Lease incentives, defined as payments or reimbursements from lessors to lessees such as cash payments, lease buyouts, or leasehold improvements, are important because they provide financial benefits like reimbursing lessees for property improvements, complicate lease accounting under standards like ASC 842 and IFRS 16, and offer strategic advantages to lessors by shifting improvement responsibilities to lessees.

Lease incentives may sound straightforward—just an incentive to sign a lease, right? Sort of. In this blog, we’ll go over what lease incentives are, the three main reasons they’re important, and why they make lease accounting a bit more complicated.

What is a Lease Incentive?

A lease incentive is a payment made to a lessee from a lessor.
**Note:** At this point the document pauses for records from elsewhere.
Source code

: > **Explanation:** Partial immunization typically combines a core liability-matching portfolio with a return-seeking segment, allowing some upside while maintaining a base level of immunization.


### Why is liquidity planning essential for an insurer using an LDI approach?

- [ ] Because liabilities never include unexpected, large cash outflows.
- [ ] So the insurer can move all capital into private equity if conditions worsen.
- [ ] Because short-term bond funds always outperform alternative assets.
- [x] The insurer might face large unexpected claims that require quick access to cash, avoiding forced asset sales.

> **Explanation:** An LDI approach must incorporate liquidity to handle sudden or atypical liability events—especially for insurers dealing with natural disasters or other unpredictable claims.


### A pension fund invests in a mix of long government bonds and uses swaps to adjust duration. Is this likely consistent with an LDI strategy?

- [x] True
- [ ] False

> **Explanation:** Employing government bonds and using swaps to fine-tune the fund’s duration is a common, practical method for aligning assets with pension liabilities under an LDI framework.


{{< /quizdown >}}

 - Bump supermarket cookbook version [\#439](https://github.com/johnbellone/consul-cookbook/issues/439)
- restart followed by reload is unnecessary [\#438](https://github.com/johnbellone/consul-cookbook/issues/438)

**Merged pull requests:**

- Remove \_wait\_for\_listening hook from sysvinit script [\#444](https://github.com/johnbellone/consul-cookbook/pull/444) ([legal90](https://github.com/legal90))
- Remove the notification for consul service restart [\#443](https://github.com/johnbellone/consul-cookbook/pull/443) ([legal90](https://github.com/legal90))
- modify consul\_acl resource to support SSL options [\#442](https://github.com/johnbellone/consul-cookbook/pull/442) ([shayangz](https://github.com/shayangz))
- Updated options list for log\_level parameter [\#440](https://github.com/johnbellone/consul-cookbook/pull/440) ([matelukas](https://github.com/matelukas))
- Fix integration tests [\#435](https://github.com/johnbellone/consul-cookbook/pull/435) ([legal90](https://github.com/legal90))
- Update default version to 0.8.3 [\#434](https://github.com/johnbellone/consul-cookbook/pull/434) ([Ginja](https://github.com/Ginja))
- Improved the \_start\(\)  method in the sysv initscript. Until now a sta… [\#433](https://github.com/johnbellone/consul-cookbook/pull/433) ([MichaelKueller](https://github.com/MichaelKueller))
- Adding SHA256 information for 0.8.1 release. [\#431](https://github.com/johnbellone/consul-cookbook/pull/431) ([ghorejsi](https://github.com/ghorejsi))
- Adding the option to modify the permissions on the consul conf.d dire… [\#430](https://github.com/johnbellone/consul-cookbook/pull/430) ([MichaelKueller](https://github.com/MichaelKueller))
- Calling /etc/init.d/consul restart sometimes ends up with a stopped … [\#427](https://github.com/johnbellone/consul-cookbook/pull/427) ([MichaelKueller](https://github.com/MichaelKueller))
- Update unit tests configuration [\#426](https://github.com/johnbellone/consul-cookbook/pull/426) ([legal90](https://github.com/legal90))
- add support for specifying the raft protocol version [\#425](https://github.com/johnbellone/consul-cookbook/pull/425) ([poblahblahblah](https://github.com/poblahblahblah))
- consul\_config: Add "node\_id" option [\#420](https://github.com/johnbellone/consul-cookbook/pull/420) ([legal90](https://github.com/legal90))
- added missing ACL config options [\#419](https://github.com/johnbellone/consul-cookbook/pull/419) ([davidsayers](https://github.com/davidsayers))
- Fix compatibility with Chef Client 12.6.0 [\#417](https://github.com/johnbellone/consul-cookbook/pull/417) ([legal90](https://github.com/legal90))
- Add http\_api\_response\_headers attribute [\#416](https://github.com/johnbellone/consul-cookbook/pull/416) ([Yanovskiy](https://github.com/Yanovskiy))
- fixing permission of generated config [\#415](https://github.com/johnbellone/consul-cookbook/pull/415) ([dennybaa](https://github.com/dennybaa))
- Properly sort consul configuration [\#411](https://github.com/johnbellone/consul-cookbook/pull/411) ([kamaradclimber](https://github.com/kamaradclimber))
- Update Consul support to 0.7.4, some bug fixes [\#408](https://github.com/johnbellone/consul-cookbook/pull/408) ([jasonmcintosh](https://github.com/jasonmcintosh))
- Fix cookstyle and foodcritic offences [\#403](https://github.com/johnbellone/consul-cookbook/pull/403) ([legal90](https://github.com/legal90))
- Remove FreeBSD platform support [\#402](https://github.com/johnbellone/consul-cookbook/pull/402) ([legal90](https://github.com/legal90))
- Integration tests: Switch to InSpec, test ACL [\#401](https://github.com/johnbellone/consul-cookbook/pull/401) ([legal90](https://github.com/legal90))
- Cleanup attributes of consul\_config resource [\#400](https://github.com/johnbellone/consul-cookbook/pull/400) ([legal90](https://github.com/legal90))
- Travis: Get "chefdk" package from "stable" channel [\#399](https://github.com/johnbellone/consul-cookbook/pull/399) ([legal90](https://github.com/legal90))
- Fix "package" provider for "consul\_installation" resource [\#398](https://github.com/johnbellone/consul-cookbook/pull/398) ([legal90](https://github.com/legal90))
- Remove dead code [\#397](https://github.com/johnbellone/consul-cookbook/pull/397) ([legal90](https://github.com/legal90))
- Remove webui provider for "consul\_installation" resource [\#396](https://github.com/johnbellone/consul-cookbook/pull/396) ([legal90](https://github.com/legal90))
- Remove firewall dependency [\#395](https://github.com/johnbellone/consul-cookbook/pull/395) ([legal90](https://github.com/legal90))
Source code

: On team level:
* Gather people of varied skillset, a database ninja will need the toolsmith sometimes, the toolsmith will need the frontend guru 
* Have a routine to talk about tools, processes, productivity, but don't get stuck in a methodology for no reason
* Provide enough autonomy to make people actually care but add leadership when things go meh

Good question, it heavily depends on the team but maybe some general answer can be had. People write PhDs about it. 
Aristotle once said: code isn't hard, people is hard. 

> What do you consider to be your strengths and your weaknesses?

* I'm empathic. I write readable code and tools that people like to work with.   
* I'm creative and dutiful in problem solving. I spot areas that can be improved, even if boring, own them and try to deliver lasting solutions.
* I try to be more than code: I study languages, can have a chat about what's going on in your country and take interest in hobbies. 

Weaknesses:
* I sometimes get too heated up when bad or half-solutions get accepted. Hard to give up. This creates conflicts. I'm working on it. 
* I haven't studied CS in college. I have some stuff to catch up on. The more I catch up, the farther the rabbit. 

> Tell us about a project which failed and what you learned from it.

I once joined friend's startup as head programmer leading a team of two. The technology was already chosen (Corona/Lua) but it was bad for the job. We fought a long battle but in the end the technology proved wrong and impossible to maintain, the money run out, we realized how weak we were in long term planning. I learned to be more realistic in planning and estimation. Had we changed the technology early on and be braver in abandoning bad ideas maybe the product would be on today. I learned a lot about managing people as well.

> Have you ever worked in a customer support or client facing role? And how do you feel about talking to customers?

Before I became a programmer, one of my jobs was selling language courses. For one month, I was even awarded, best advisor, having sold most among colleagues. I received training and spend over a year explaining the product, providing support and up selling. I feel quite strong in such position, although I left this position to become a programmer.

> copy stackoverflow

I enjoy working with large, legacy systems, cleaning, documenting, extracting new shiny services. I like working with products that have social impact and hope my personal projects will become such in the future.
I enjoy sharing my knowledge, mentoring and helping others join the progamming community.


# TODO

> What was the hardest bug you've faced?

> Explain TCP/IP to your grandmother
More formally, according to ASC 842, a lease incentive is:

  1. 1.A reimbursement or payment made to or on behalf of the lessee.
  2. 2.Losses incurred by the lessor as a result of assuming a lessee’s pre-existing lease with a third party.

IFRS 16 defines lease incentives as payments or reimbursements made by a lessor to a lessee associated with a lease.
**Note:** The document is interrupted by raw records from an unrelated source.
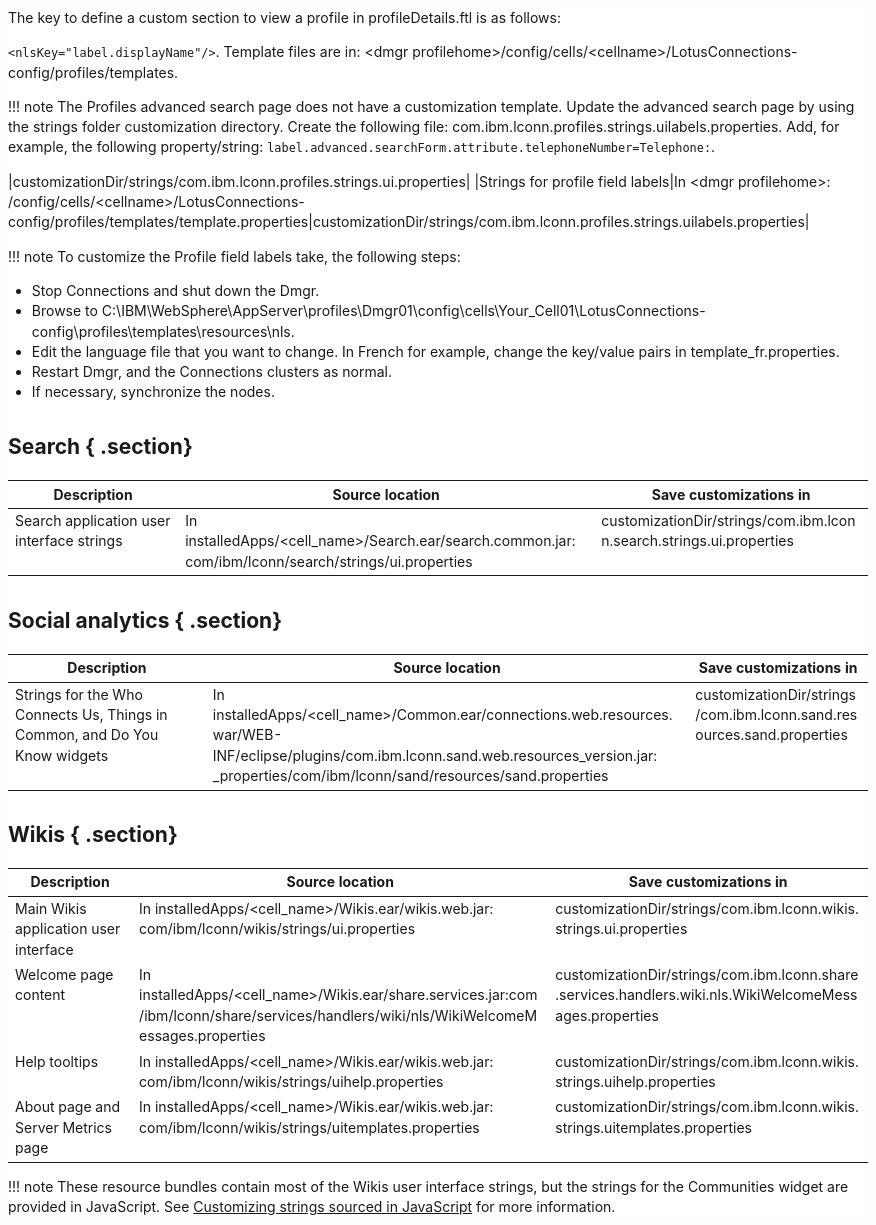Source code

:The key to define a custom section to view a profile in profileDetails.ftl is as follows:

`<nlsKey="label.displayName"/>`. Template files are in: <dmgr profilehome\>/config/cells/<cellname\>/LotusConnections-config/profiles/templates.

!!! note
    The Profiles advanced search page does not have a customization template. Update the advanced search page by using the strings folder customization directory. Create the following file: com.ibm.lconn.profiles.strings.uilabels.properties. Add, for example, the following property/string: `label.advanced.searchForm.attribute.telephoneNumber=Telephone:`.

|customizationDir/strings/com.ibm.lconn.profiles.strings.ui.properties|
|Strings for profile field labels|In <dmgr profilehome\>: /config/cells/<cellname\>/LotusConnections-config/profiles/templates/template.properties|customizationDir/strings/com.ibm.lconn.profiles.strings.uilabels.properties|

!!! note
    To customize the Profile field labels take, the following steps:

-   Stop Connections and shut down the Dmgr.
-   Browse to C:\\IBM\\WebSphere\\AppServer\\profiles\\Dmgr01\\config\\cells\\Your\_Cell01\\LotusConnections-config\\profiles\\templates\\resources\\nls.
-   Edit the language file that you want to change. In French for example, change the key/value pairs in template\_fr.properties.
-   Restart Dmgr, and the Connections clusters as normal.
-   If necessary, synchronize the nodes.

## Search { .section}

|Description|Source location|Save customizations in|
|-----------|---------------|----------------------|
|Search application user interface strings|In installedApps/<cell\_name\>/Search.ear/search.common.jar: com/ibm/lconn/search/strings/ui.properties|customizationDir/strings/com.ibm.lconn.search.strings.ui.properties|

## Social analytics { .section}

|Description|Source location|Save customizations in|
|-----------|---------------|----------------------|
|Strings for the Who Connects Us, Things in Common, and Do You Know widgets|In installedApps/<cell\_name\>/Common.ear/connections.web.resources.war/WEB-INF/eclipse/plugins/com.ibm.lconn.sand.web.resources\_version.jar: \_properties/com/ibm/lconn/sand/resources/sand.properties|customizationDir/strings/com.ibm.lconn.sand.resources.sand.properties|

## Wikis { .section}

|Description|Source location|Save customizations in|
|-----------|---------------|----------------------|
|Main Wikis application user interface|In installedApps/<cell\_name\>/Wikis.ear/wikis.web.jar: com/ibm/lconn/wikis/strings/ui.properties|customizationDir/strings/com.ibm.lconn.wikis.strings.ui.properties|
|Welcome page content|In installedApps/<cell\_name\>/Wikis.ear/share.services.jar:com/ibm/lconn/share/services/handlers/wiki/nls/WikiWelcomeMessages.properties|customizationDir/strings/com.ibm.lconn.share.services.handlers.wiki.nls.WikiWelcomeMessages.properties|
|Help tooltips|In installedApps/<cell\_name\>/Wikis.ear/wikis.web.jar: com/ibm/lconn/wikis/strings/uihelp.properties|customizationDir/strings/com.ibm.lconn.wikis.strings.uihelp.properties|
|About page and Server Metrics page|In installedApps/<cell\_name\>/Wikis.ear/wikis.web.jar: com/ibm/lconn/wikis/strings/uitemplates.properties|customizationDir/strings/com.ibm.lconn.wikis.strings.uitemplates.properties|

!!! note
    These resource bundles contain most of the Wikis user interface strings, but the strings for the Communities widget are provided in JavaScript. See [Customizing strings sourced in JavaScript](t_customize_strings_via_javascript.md) for more information.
Overall, lease incentives come in many different forms. However, a payment to the lessee for a particular good or service that the lessee is providing to the lessor is not a lease incentive. Lease incentives cannot be payments made to the lessee for a particular service.

Lease Incentive Examples

A few examples of lease incentives include:

  • Cash payments made at the date of lease execution
  • A lessor buying out or taking over the lessee’s previous lease
  • Any type of leasehold improvement paid by the lessor

A leasehold improvement is an improvement to the leased property. Leasehold improvements paid for by the lessee are capitalized by the lessee and amortized over either the remaining term of the lease or the useful life of the improvement (whichever is shorter). Any amounts paid by the lessor are considered a lease incentive.

Why are Lease Incentives Important?

  1. 1.

    Leasehold Improvements can be Advantageous

    Leasehold improvements are the most common of all lease incentives. A leasehold improvement is when a lessor reimburses a lessee for all or part of their efforts in improving the property which they are leasing. This can be advantageous for a lessor because they themselves don’t have to make improvements to the property they leased out.

    As advantageous as leasehold improvements can be, it’s important to perform the accounting for them the right way, which is why it’s important to pay attention to lease incentives in general.

  2. 2.

    They Can Help Encourage a Lessee to Sign a Lease

    In order to help persuade a lessee to sign a lease, lessors might add a lease incentive to fill, for example, vacant office space that they need to lease out.

  3. 3.

    Lease Incentives Can Impact Opening Lease Liability and ROU Asset

    Depending on whether or not a lease incentive is payable before or at the commencement of a lease, the opening lease liability and right-of-use (ROU) asset can be affected in different ways, increasing the importance of paying attention to lease incentives when performing lease accounting.